These days CERN hosts the CLIC workshop. CLIC is the famous italian porno comic book, and also the name of a future linear collider that is developed here at CERN. Somewhat disappointedly, the workshop is more focused on the latter. Most of the talks report on very hard-core R&D, but there is something for a wider audience too. A nice wrap-up of physics prospects was delivered yesterday by John Ellis.
If the technology turns out feasible (which should be concluded by the end of the decade), the machine is planned for the year two thousand twenty something. It will collide electrons with positrons at 3-5 TeV center-of-mass energies. This is not a big energy gain as compared to the LHC, but the much cleaner environment of a lepton collider will open up many new opportunities.
A light Standard Model-like higgs boson will be pinned down at the LHC, but a precise study of its properties must wait for a new linear collider. CLIC seems perfectly suited for this. The dominant production mode at a lepton collider is the W fusion whose cross section strongly increases with energy (see the plot). Various rare Higgs decays may be observed and the higgs coupling can be determined quite accurately. For example, the coupling to muons will be determined at the 2% level, while that to bottom quarks at 4% level. This will be a good test of the Standard Model predictions. Also, the higgs self-coupling can be measured, for example, the triple coupling can be determined with a 10% precision.

Data block:
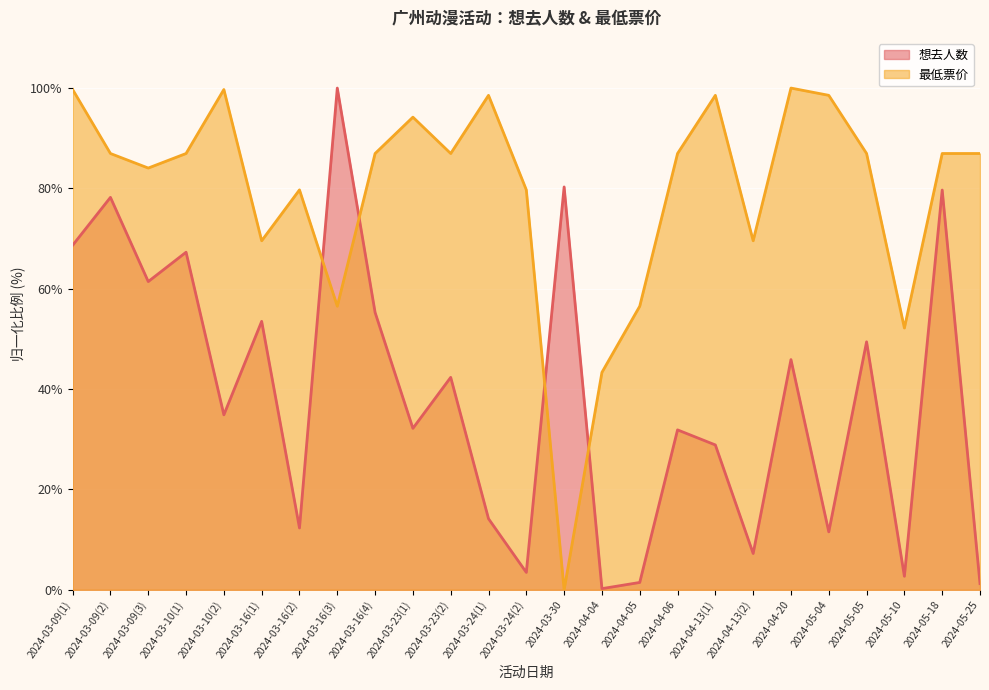

Between 2024-03-23(1) and 2024-05-25, which is larger?

2024-03-23(1)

Task list:
- a) Output the CLIC post from "These days CERN" up to and including "by John Ellis.".
- b) In the CLIC post, at what level of precision will the Higgs coupling to bottom quarks be determined?
- c) Resume the CLIC post, picking up after its final sentence.

Answers in order:
- a)
These days CERN hosts the CLIC workshop. CLIC is the famous italian porno comic book, and also the name of a future linear collider that is developed here at CERN. Somewhat disappointedly, the workshop is more focused on the latter. Most of the talks report on very hard-core R&D, but there is something for a wider audience too. A nice wrap-up of physics prospects was delivered yesterday by John Ellis.

- b) At the 4% level.

- c)
If the higgs is not found at the LHC, CLIC remains useful. It will be able to measure WW scattering precisely (something that is very tough at the LHC) and determine once and for all if the electroweak breaking is weakly or strongly coupled. Unfortunately, John did not talk about it and only a slight mention is made in the yellow report.
Obviously, if there is some new physics at the TeV scale, CLIC will be able to explore it. Whether we encounter extra dimensions, the little higgs or John's favourite supersymmetry, CLIC will measure the masses and couplings of the new particles. Have a look at the slides for a comparison of the CLIC and ILC performances in several supersymmetric models. CLIC is indispensable if the new particles have TeV or higher masses.
Just like LEP, CLIC will be able to indirectly probe physics up to scales much higher than its center of mass energy. This can be done by searching for effects of four-fermion interactions in the process of e+e- annihilating into muons. Such four-fermion interactions would appear as an effect of heavy virtual particles and they are suppressed by the mass scale of these heavy particles. CLIC will be able to probe these operators up to the scale of a few hundred TeV. In the nightmare scenario - only the Standard Model + the higgs boson found at the LHC - CLIC may tell us if there is some new physics within the reach of the next, more powerful machine. In that case, however , the CLIC performance is not terribly better than that if the ILC, as shown on the plot. CLIC people should better pray for new physics at the LHC.
Slides are available via the workshop page. There you also find video recordings of several other talks at the workshop. For those well-motivated, here is the yellow report.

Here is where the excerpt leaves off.